Urban Hillbilly Quartet @ the Marjorie McNeely Conservatory, Como Zoo, Saint Paul. 4:30pm – 6:30 pm (Free) Though often cited for their eclecticism, the UHB mines some of the same country/rock genre as bands such as the Flying Burrito Brothers, The Jayhawks, Uncle Tupelo, and even David Grisman. Can’t think of a nicer, warmer, or more skin-welcoming humid place to hear them than the Conservatory (see photo above), though limited space means you might want to listen to them in a part of the conservatory that doesn’t have direct sight lines to the band.

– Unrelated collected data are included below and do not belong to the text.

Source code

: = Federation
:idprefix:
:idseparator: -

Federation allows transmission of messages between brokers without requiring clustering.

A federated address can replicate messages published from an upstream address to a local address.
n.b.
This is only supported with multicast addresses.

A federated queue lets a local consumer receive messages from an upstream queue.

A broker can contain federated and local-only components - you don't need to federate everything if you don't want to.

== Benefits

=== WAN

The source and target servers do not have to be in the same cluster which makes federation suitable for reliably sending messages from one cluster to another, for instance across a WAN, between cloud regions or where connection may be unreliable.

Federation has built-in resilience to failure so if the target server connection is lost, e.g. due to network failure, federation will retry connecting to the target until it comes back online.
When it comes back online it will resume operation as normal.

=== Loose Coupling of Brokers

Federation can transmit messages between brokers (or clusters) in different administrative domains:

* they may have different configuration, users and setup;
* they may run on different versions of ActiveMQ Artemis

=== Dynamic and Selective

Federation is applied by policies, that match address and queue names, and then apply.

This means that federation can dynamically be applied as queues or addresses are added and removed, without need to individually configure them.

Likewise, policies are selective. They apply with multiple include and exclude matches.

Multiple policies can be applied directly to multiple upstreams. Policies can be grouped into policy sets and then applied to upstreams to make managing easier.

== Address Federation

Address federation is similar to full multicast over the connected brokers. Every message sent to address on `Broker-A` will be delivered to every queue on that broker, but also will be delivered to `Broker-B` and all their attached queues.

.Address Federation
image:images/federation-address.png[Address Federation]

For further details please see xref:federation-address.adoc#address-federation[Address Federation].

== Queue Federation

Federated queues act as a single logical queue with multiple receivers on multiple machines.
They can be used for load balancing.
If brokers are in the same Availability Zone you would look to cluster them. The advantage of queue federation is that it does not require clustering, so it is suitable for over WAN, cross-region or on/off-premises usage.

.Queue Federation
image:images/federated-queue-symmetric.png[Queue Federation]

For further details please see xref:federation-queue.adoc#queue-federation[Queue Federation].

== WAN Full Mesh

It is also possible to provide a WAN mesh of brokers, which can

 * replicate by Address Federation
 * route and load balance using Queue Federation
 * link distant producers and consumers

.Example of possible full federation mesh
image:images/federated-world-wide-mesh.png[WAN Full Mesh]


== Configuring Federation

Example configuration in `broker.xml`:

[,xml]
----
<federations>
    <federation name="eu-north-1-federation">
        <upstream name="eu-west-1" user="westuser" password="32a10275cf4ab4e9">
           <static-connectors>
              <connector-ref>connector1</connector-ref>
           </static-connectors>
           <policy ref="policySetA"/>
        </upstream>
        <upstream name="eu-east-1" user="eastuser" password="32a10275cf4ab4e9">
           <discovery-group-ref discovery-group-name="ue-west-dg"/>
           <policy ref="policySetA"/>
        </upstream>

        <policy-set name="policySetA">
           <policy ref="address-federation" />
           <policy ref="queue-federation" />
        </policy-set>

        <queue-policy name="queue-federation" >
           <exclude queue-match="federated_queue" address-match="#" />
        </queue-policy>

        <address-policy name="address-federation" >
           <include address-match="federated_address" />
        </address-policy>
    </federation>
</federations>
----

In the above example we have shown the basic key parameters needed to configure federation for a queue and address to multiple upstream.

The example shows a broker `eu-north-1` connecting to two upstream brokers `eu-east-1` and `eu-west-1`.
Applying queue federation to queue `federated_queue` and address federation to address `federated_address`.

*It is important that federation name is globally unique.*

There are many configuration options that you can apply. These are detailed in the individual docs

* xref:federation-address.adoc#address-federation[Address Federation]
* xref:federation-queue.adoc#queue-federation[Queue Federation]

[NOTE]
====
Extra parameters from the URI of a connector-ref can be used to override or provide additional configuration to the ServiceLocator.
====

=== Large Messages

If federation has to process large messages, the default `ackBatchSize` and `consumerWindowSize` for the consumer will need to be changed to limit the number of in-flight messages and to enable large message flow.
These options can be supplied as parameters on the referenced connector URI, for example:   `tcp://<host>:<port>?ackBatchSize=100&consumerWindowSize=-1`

Barbara Le Shoure Benefit @ Famous Dave’s, Minneapolis. 5pm ($10 Donation) Blueswoman Barbara LeShoure  a member of both the Chicago and Minnesota Blues Hall of Fame, had a third stroke a few months back, and though she’s been improving with physical therapy, she needs help with daily expenses and medical bills. The music community is rallying around, so you’ll be able to hear the Maxx Band, Annie Mack, Jimmy Prime Time Sith, Kendra Glenn, Wain MacFarlane, Pippi Ardennia, more.

Monday, February 9

Tommy & The Liebermen @ The Dakota, Minneapolis. 7pm (No cover) Lieberman is a singer/songwriter with a fine way with words and an entertaining way with a crowd. His songs can be insightful as well as funny. It’s a foodie night, so there’s no cover, $10 bottles of wine and a special menu.

Tuesday, February 10

Phil Heywood @ Cafe Maude, Minneapolis. (No Cover) If you’re looking for ace fingerpicking and a more than pleasant baritone to go with your dinner, this is the place to be tonight. Be sure to ask for a table near the singer, since Cafe Maude can get crowded and noisy.

Tuesday, Wednesday, February 10,11

Dave Mason’s Traffic Jam @ the Dakota, Minneapolis. 7pm ($50 – $60) Hmm, how much needs to be said about Mason  at least for anyone over 50. Okay, he’s in the Rock n’ Roll Hall of Fame. He’s recorded with Hendrix, the Stones, and George Harrison, and his band Traffic featured Steve Winwood. He had hits with Only You Know and I Know, and Feelin’ Alright, which was later made a bigger hit by Joe Cocker. Mason even recorded with Mama Cass! These shows will feature songs from Traffic’s1967 and 1968 albums. Is that enough?

For a more comprehensive listing of blues (and some roots) events, see the MN Blues Society calendar. For a comprehensive listing of Cajun and Zydeco events, see the Krewe de Walleye calendar. Dancers might want to check out the calendar for U Wanna Dance.